My heart was filled with sadness when I read the morning news yesterday…yet another terror attack. I want to offer my deepest condolences to the victims of the tragedy in Brussels. But as I continue to read in dismay about the horrors of these attacks, not only in Brussels, but also the suicide bomber in Istanbul, and the ISIS rocket that killed U.S. Staff Sergeant Louis F. Cardin (age 28) in Iraq, I am more resolved than ever to stop them.

The best way to do that is to de-fund the terrorists and the violent ideology behind them.

A key source of funding for these terrorists is oil, and it’s clear that Fuel Freedom’s mission will make it much harder for them. Our goal is to open up the market to fuel competition, which will permanently drive down the cost of oil, leaving these terrorists without funding and without the ability to carry out their hateful carnage.

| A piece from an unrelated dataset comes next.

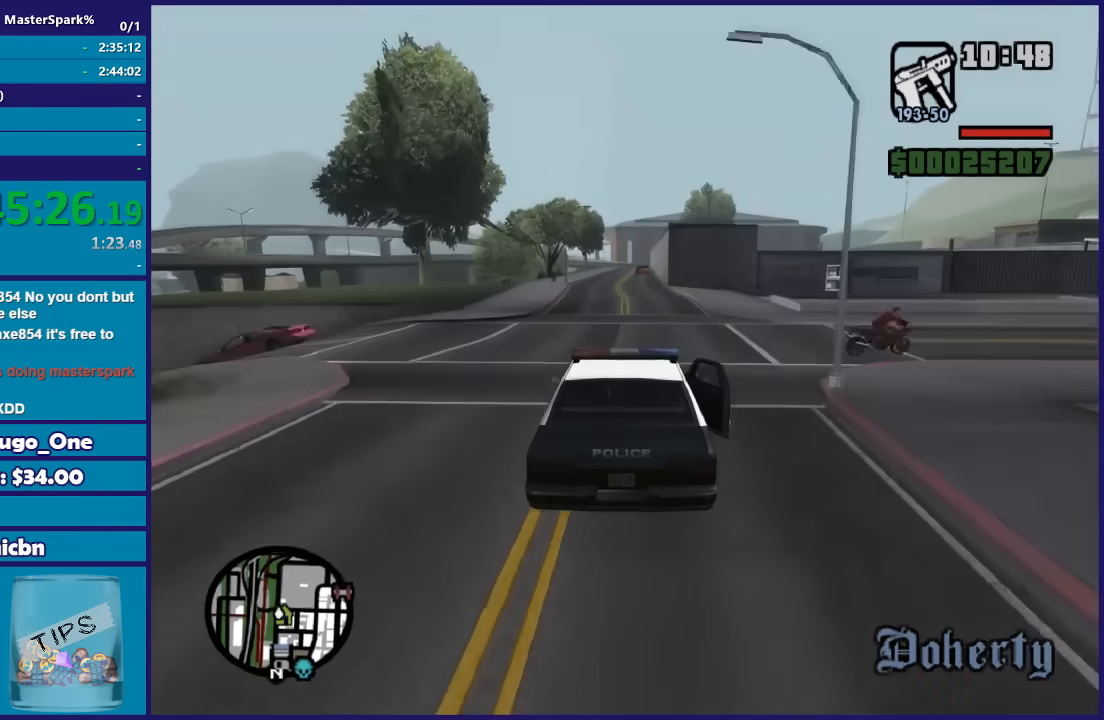
{"buttons": ["R2"], "left_stick": "center", "right_stick": "down-left", "button_events": []}
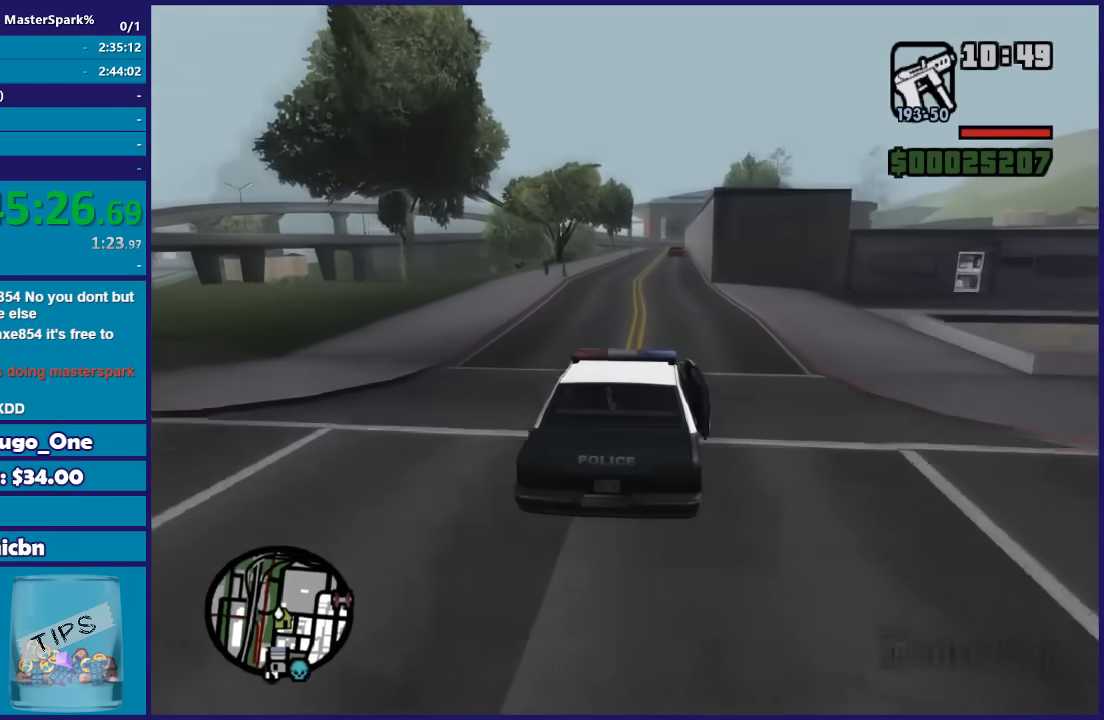
{"buttons": ["R2"], "left_stick": "center", "right_stick": "down-left", "button_events": []}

We have already proved our theory. You don’t have to scour the news for stories about how low oil prices are harming terrorists. CNN reported in January how ISIS, which has been reliant on oil as a major funding source, is now reported to be in financial trouble. Other examples are being published every day.

The way to stop these people from inflicting more death isn’t to send our sons and daughters in the military to fight them. Defunding the ideology of terrorism is something we can do by making fuel choice a reality. Offering American-made fuels at the pump can not only increase our security but stop these radicals from causing more harm.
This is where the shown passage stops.